Tonight: Party helps bring new life to old Dot barn

The Clapp family barn. Peggy Mullen photoThe Clapp family barn. Peggy Mullen photo

Editor's Note: The Dorchester Historical Society invites you to invest in the future of Dorchester by supporting its past tonight by attending the “Save Our Barn” Gala, 6 p.m. Tickets are still available. For more info, go to www.dorchesterhistoricalsociety.org

You would think that in the 380 years since the town of Dorchester was founded, the last vestiges of its early agricultural life would be found only in history books.

You would be wrong. At the Dorchester Historical Society property on Boston Street you can look out at the modern world through the creaky doors of a 150-year-old barn.

The Society’s barn— dubbed the Clapp Family Barn— is believed to have been built around 1850 by the Clapp family, one of the founding families of Dorchester, and used by members of the family until 1946 when, along with the Lemuel Clapp House and the William Clapp House on the same property, it was acquired by the Society to be used as its headquarters.

During its long history, the barn was the site of several new fruit hybridizations, including the Clapp’s Favorite pear. A sculpture of the Clapp pear is located just down the street at the intersection of Columbia Road and Massachusetts Avenue. The building is unique in that it has a basement — researchers think was probably for fruit storage — which was not a common feature of barns of its time.

These days the structure is covered with a blue tarp to keep rain from pouring through the many holes in its roof. The weathered exterior, while still painted, has several mismatched repairs on its surface.

According to Society staff, their priorities were to restore the older buildings on the property first.  Now they are hoping to restore the barn to its onetime glory.

“This barn is an important part of Dorchester’s, and Boston’s, agricultural history,” said Society president Earl Taylor. “I don’t think than many people realize that this kind of thing exists in the city.”
The interior is littered with archaic farm tools, including several plows, old rusty, digging implements and even outdated hemp processing tools, harking back to a time when it was legal to grow and sell cannabis and cannabis products, such as hemp rope.

The Society will be hosting a fundraising gala on Sept. 24, titled “Save Our Barn.” They hope to bring in enough to kick-start the drive to raise the $300,000 that restoring the building will cost . The work will begin with an $80,000 project to replace the building’s sills, the bottom beams of the building on which the rest of structure is built.
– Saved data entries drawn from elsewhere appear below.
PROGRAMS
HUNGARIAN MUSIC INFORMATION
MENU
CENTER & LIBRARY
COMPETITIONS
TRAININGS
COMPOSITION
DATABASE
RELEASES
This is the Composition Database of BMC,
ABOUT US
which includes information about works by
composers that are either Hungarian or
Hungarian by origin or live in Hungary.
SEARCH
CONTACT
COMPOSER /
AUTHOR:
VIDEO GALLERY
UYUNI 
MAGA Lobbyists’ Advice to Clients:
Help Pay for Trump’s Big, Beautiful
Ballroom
From there, they plan to restore other structural elements, including the roof, several damaged supporting beams, and the siding. The Society expects to complete the restoration in about three years.
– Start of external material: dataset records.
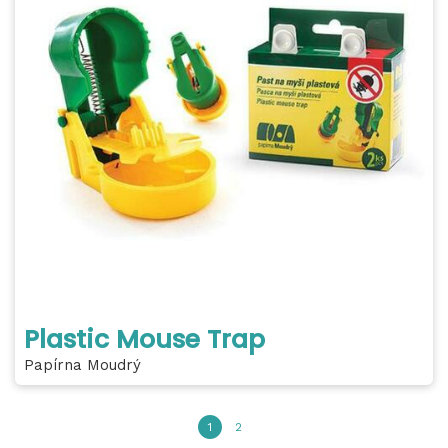
Plastic Mouse Trap
Papírna Moudrý
1
2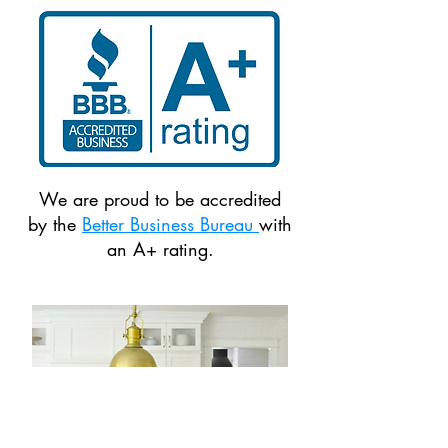
We are proud to be accredited
by the
Better Business Bureau
with
an A+ rating.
“We need an anchor where we can begin to show people part of Dorchester’s agricultural history,” said Taylor, who envisions the restored barn as part of a possible educational facility and museum, where tourists can get a feeling for the very different Dorchester of the past.

The restored Clapp houses feature numerous artifacts from Dorchester’s early days and, if all goes well, the barn will be joining their ranks in the near future. The barn is already open on the third Sunday of every month for viewing by the general public.

“We hope that restoring the barn might change the perception of Dorchester and reveal much of our history,” said Taylor.